Typical applications leveraging industrial printed circuit boards include transportation power systems, factory automation controllers, energy management products, remote telemetry units, military vehicle computing, aerospace avionics, downhole drilling tools, naval systems and similar electronics where high reliability over 5-15+ years is necessary.
How are industrial PCBs different than commercial PCBs?
Industrial PCBs differentiate by:
- Supporting wider operating temperatures (-65°C to +150°C)
- Longer field deployment lifetimes (10-20 years)
- Required survival through harsh vibration, shock, moisture conditions
- High availability and uptime (>99%)
- Rigorous product testing and qualification
- Precision manufacturing process controls
- Traceability documentation Which exceeds commercial PCB environmental and lifespan demands.
What are some ways engineers design industrial PCB layouts differently?
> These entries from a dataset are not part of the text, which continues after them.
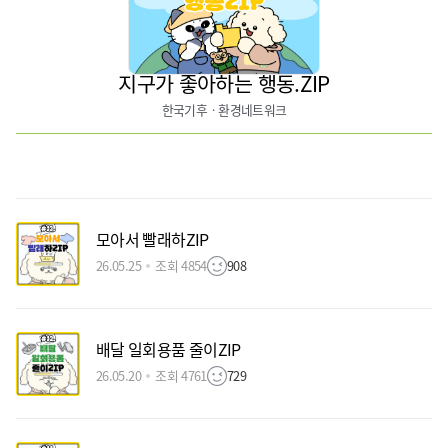
지구가 좋아하는 행동.ZIP
한국기후ㆍ환경네트워크
모아서 빨래하ZIP
26.05.25
조회 4854
908
배달 일회용품 줄이ZIP
26.05.20
조회 4761
729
Design techniques used for industrial printed circuit boards include:
- Component derating below absolute maximum levels
- Thermal simulation using finite element models
- Redundant connections and pathways
- Vibration damping edge mount connectors
- Conformal coating for moisture protection
- Thicker power and ground traces
- Double sided boards to withstand shock
- Extensive DFM analysis before release
Why is FR-4 still commonly used if industrial PCBs face extreme temperatures?
While special substrates like polyimides and ceramics handle wider temperature swings, FR-4 laminates have evolved “high Tg” versions usable to 150°C+ along with lower cost and better fabricator familiarity. So FR-4 remains an option for many industrial applications not hitting extreme temps.
What certifications should we look for in an industrial PCB manufacturer?
Key quality certifications to require from a factory producing printed circuit boards destined for industrial products include:
- ISO-9001-2015 – Quality management systems
- AS-9100D/EN9100 – Aerospace standard with strict guidelines
- ANSI/ESD S20.20 – Control of electronics ESD hazards
- ISO 14001:2015 Environmental Management
- IATF 16949 – Automotive quality management
- ITAR registration – Required for defense/aerospace PCBs
- IPC validated – For fabrication to IPC standards
These demonstrate the necessary capabilities to manufacture reliable boards over years of field deployment.